EXERCISE DESCRIPTION:
Once the line with "[0:53:50.8] JM: Absolutely." is found, write it out along with each later line exactly, through the end of the entries, skipping every picture.

▼▼▼

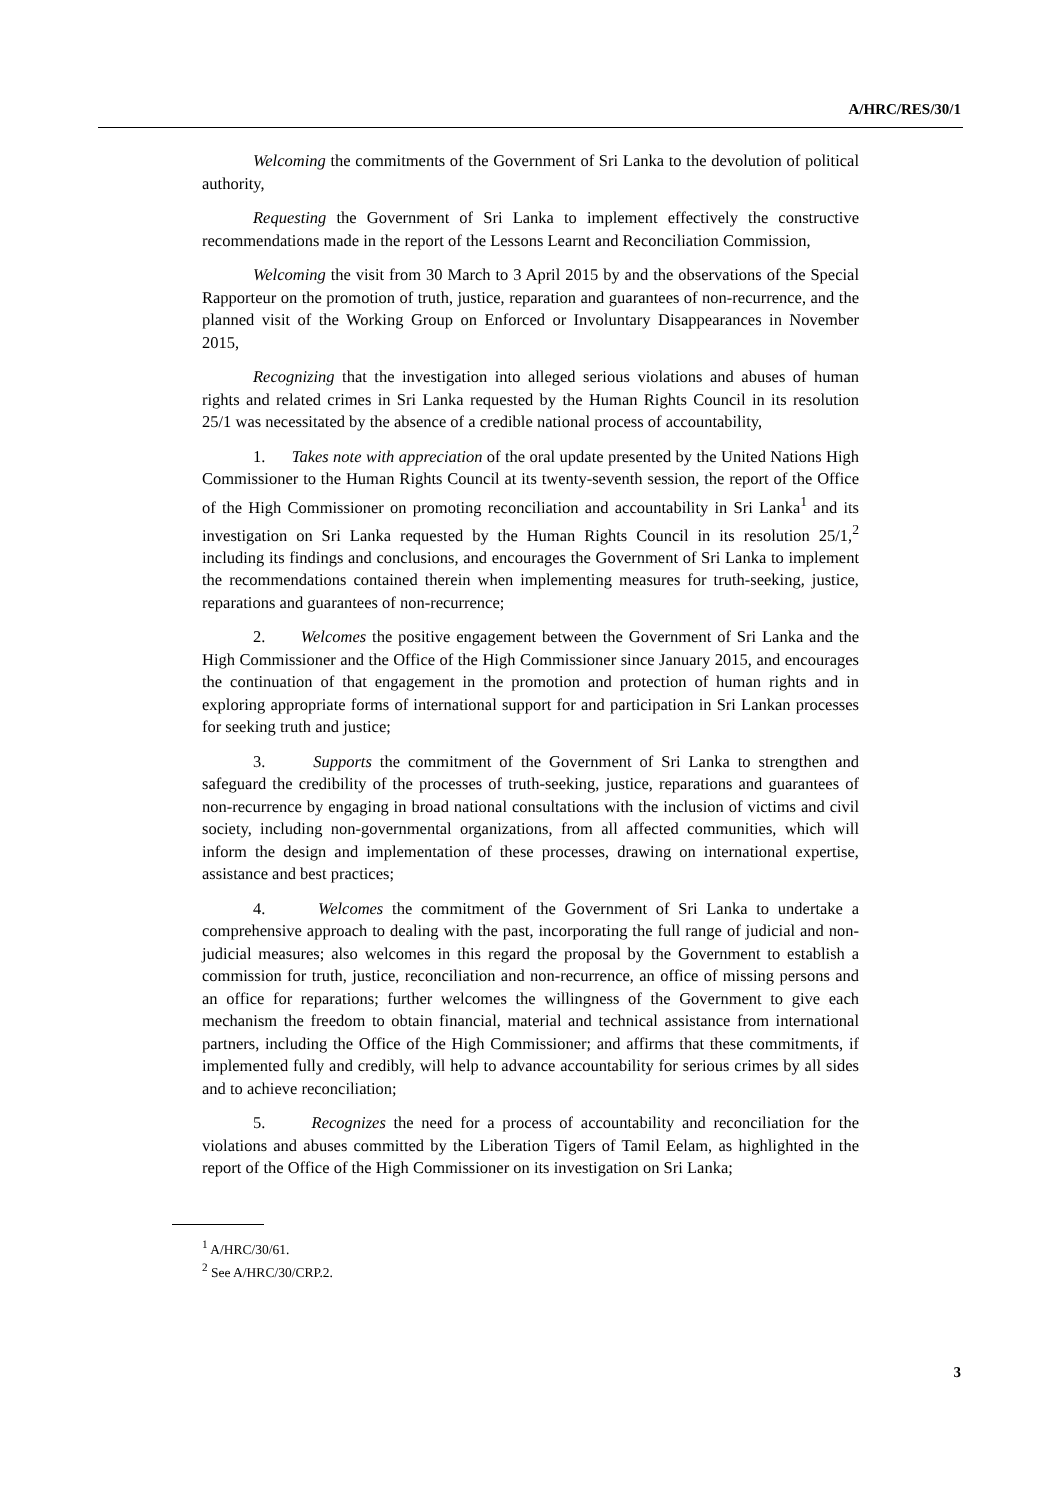A/HRC/RES/30/1
Welcoming the commitments of the Government of Sri Lanka to the devolution of political authority,
Requesting the Government of Sri Lanka to implement effectively the constructive recommendations made in the report of the Lessons Learnt and Reconciliation Commission,
Welcoming the visit from 30 March to 3 April 2015 by and the observations of the Special Rapporteur on the promotion of truth, justice, reparation and guarantees of non-recurrence, and the planned visit of the Working Group on Enforced or Involuntary Disappearances in November 2015,
Recognizing that the investigation into alleged serious violations and abuses of human rights and related crimes in Sri Lanka requested by the Human Rights Council in its resolution 25/1 was necessitated by the absence of a credible national process of accountability,
1. Takes note with appreciation of the oral update presented by the United Nations High Commissioner to the Human Rights Council at its twenty-seventh session, the report of the Office of the High Commissioner on promoting reconciliation and accountability in Sri Lanka<sup>1</sup> and its investigation on Sri Lanka requested by the Human Rights Council in its resolution 25/1,<sup>2</sup> including its findings and conclusions, and encourages the Government of Sri Lanka to implement the recommendations contained therein when implementing measures for truth-seeking, justice, reparations and guarantees of non-recurrence;
2. Welcomes the positive engagement between the Government of Sri Lanka and the High Commissioner and the Office of the High Commissioner since January 2015, and encourages the continuation of that engagement in the promotion and protection of human rights and in exploring appropriate forms of international support for and participation in Sri Lankan processes for seeking truth and justice;
3. Supports the commitment of the Government of Sri Lanka to strengthen and safeguard the credibility of the processes of truth-seeking, justice, reparations and guarantees of non-recurrence by engaging in broad national consultations with the inclusion of victims and civil society, including non-governmental organizations, from all affected communities, which will inform the design and implementation of these processes, drawing on international expertise, assistance and best practices;
4. Welcomes the commitment of the Government of Sri Lanka to undertake a comprehensive approach to dealing with the past, incorporating the full range of judicial and non-judicial measures; also welcomes in this regard the proposal by the Government to establish a commission for truth, justice, reconciliation and non-recurrence, an office of missing persons and an office for reparations; further welcomes the willingness of the Government to give each mechanism the freedom to obtain financial, material and technical assistance from international partners, including the Office of the High Commissioner; and affirms that these commitments, if implemented fully and credibly, will help to advance accountability for serious crimes by all sides and to achieve reconciliation;
5. Recognizes the need for a process of accountability and reconciliation for the violations and abuses committed by the Liberation Tigers of Tamil Eelam, as highlighted in the report of the Office of the High Commissioner on its investigation on Sri Lanka;
<sup>1</sup> A/HRC/30/61.
<sup>2</sup> See A/HRC/30/CRP.2.
3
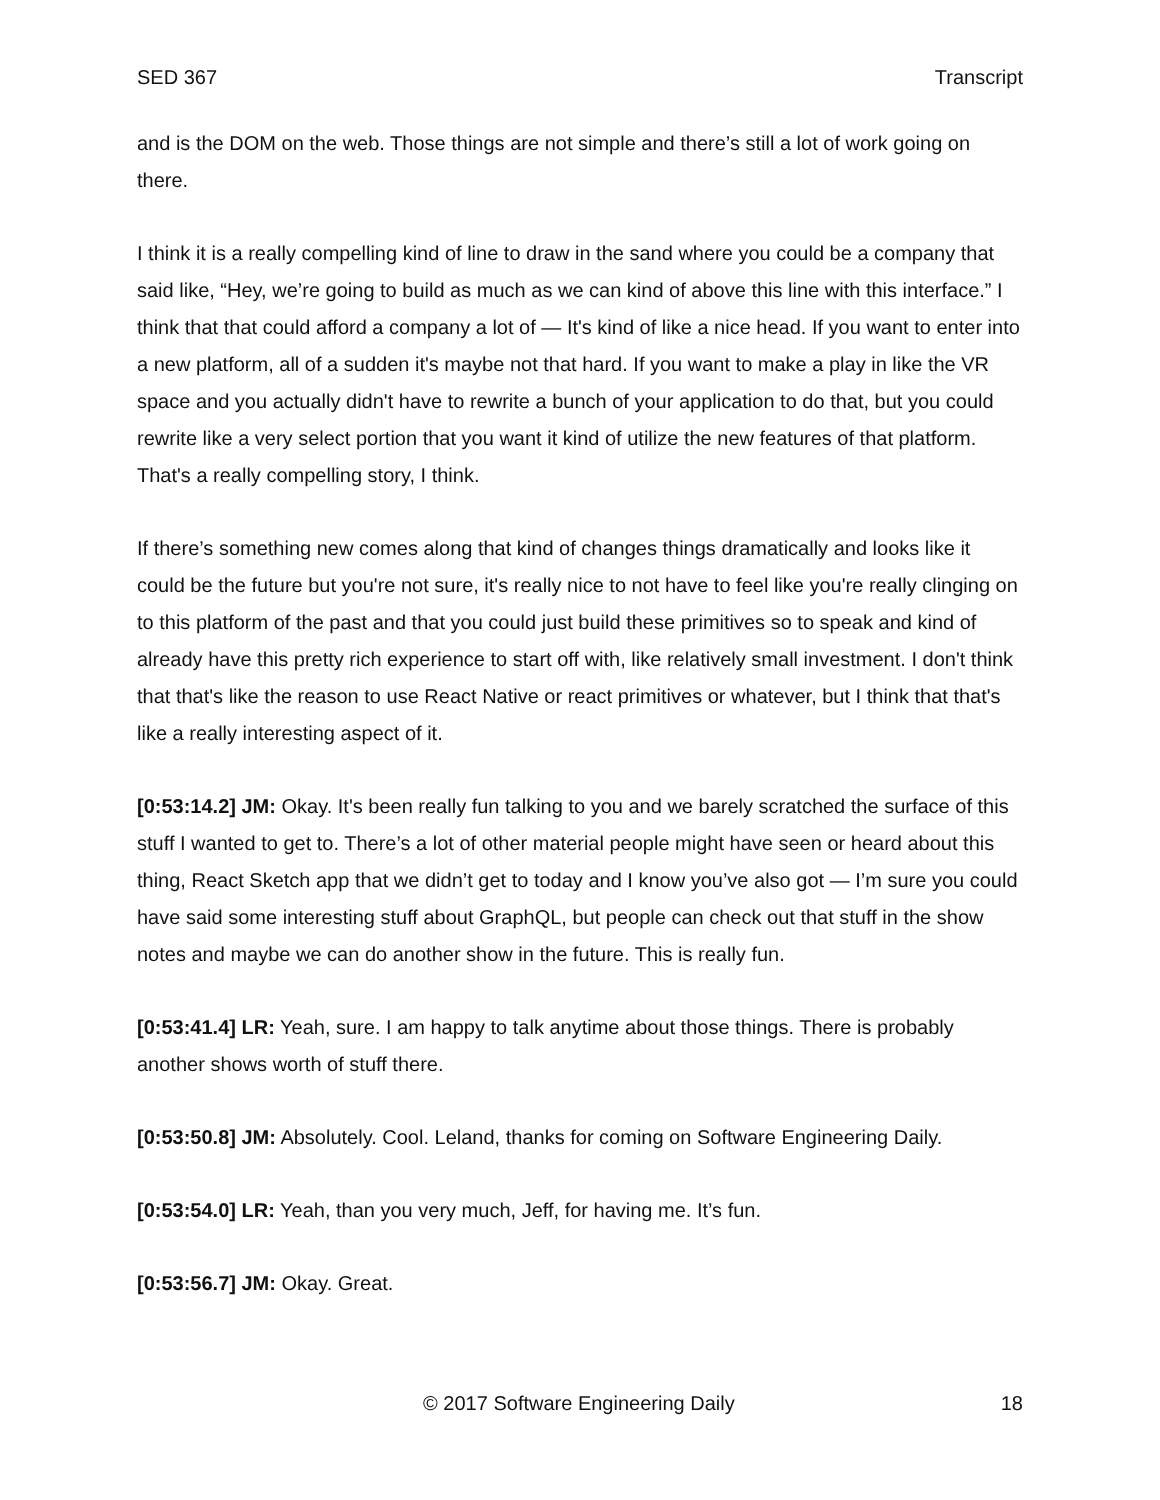SED 367 Transcript
and is the DOM on the web. Those things are not simple and there’s still a lot of work going on there.
I think it is a really compelling kind of line to draw in the sand where you could be a company that said like, “Hey, we’re going to build as much as we can kind of above this line with this interface.” I think that that could afford a company a lot of — It's kind of like a nice head. If you want to enter into a new platform, all of a sudden it's maybe not that hard. If you want to make a play in like the VR space and you actually didn't have to rewrite a bunch of your application to do that, but you could rewrite like a very select portion that you want it kind of utilize the new features of that platform. That's a really compelling story, I think.
If there’s something new comes along that kind of changes things dramatically and looks like it could be the future but you're not sure, it's really nice to not have to feel like you're really clinging on to this platform of the past and that you could just build these primitives so to speak and kind of already have this pretty rich experience to start off with, like relatively small investment. I don't think that that's like the reason to use React Native or react primitives or whatever, but I think that that's like a really interesting aspect of it.
[0:53:14.2] JM: Okay. It's been really fun talking to you and we barely scratched the surface of this stuff I wanted to get to. There’s a lot of other material people might have seen or heard about this thing, React Sketch app that we didn’t get to today and I know you’ve also got — I’m sure you could have said some interesting stuff about GraphQL, but people can check out that stuff in the show notes and maybe we can do another show in the future. This is really fun.
[0:53:41.4] LR: Yeah, sure. I am happy to talk anytime about those things. There is probably another shows worth of stuff there.
[0:53:50.8] JM: Absolutely. Cool. Leland, thanks for coming on Software Engineering Daily.
[0:53:54.0] LR: Yeah, than you very much, Jeff, for having me. It’s fun.
[0:53:56.7] JM: Okay. Great.
© 2017 Software Engineering Daily 18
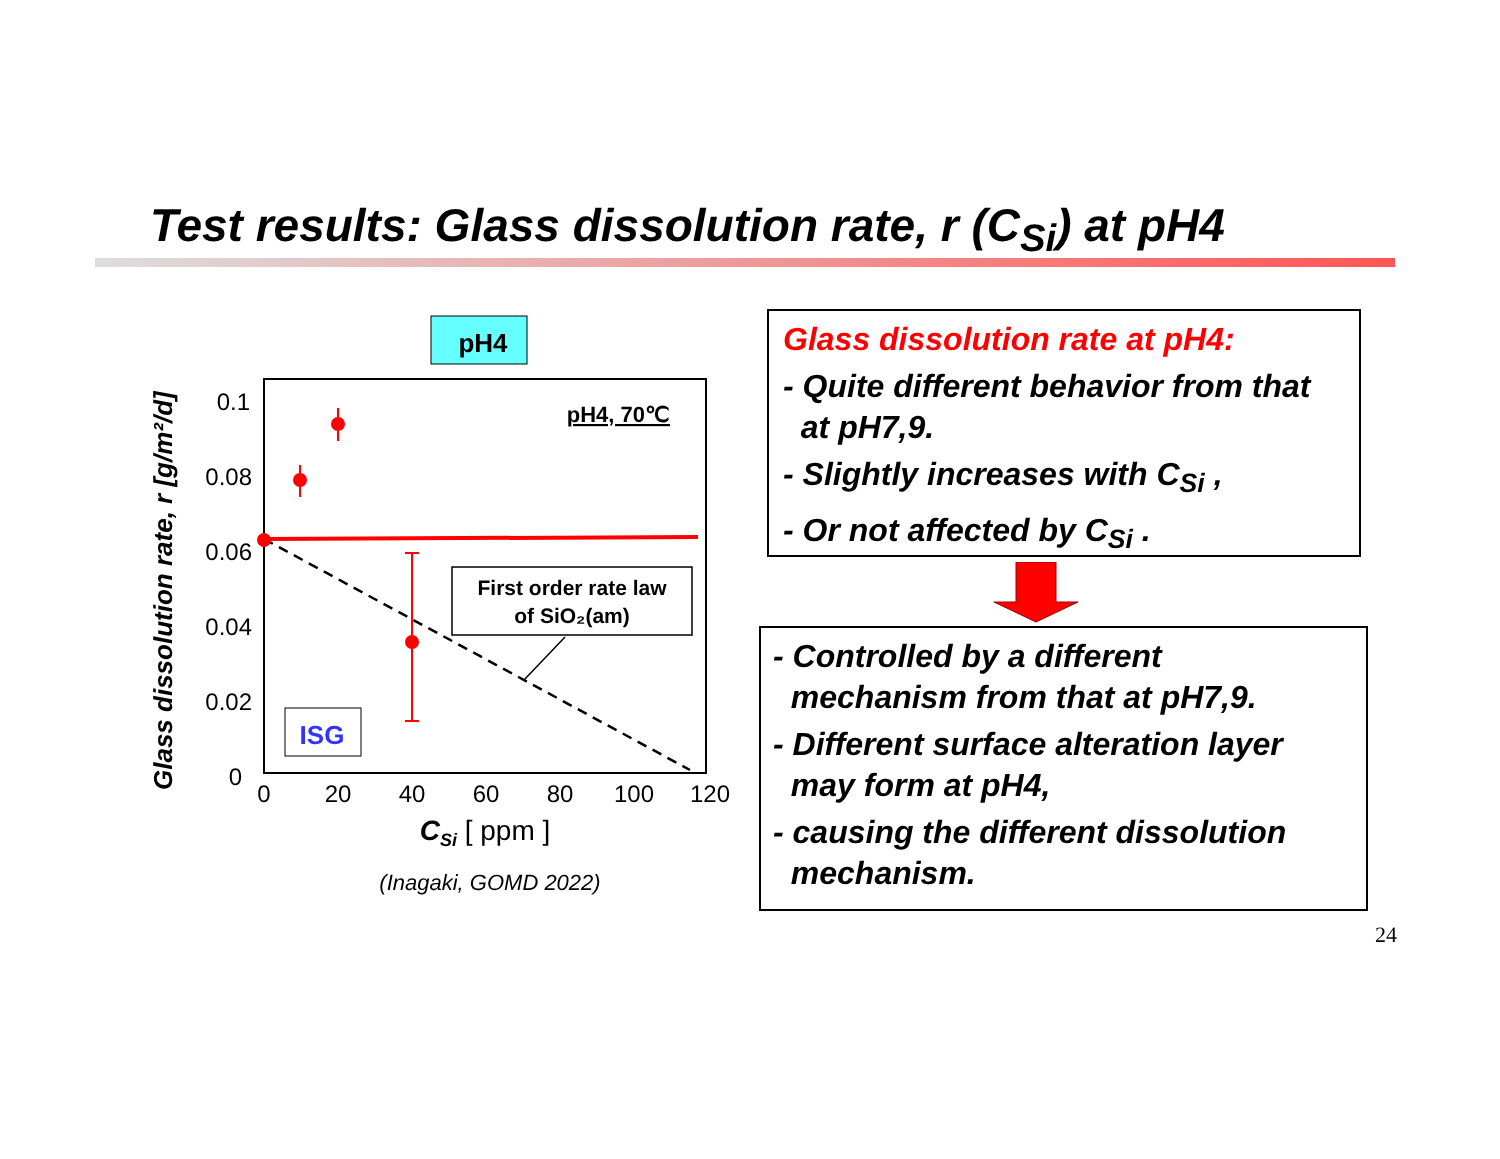Test results: Glass dissolution rate, r (C<sub>Si</sub>) at pH4
pH4
0.1
0.08
0.06
0.04
0.02
0
0
20
40
60
80
100
120
CSi [ ppm ]
(Inagaki, GOMD 2022)
Glass dissolution rate, r [g/m²/d]
pH4, 70℃
First order rate law
of SiO₂(am)
ISG
Glass dissolution rate at pH4:
- Quite different behavior from that
at pH7,9.
- Slightly increases with C<sub>Si</sub> ,
- Or not affected by C<sub>Si</sub> .
- Controlled by a different
mechanism from that at pH7,9.
- Different surface alteration layer
may form at pH4,
- causing the different dissolution
mechanism.
24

▲▲▲

ANSWER TO THIS EXERCISE:
[0:53:50.8] JM: Absolutely. Cool. Leland, thanks for coming on Software Engineering Daily.
[0:53:54.0] LR: Yeah, than you very much, Jeff, for having me. It’s fun.
[0:53:56.7] JM: Okay. Great.
© 2017 Software Engineering Daily 18
Test results: Glass dissolution rate, r (C<sub>Si</sub>) at pH4
pH4
0.1
0.08
0.06
0.04
0.02
0
0
20
40
60
80
100
120
CSi [ ppm ]
(Inagaki, GOMD 2022)
Glass dissolution rate, r [g/m²/d]
pH4, 70℃
First order rate law
of SiO₂(am)
ISG
Glass dissolution rate at pH4:
- Quite different behavior from that
at pH7,9.
- Slightly increases with C<sub>Si</sub> ,
- Or not affected by C<sub>Si</sub> .
- Controlled by a different
mechanism from that at pH7,9.
- Different surface alteration layer
may form at pH4,
- causing the different dissolution
mechanism.
24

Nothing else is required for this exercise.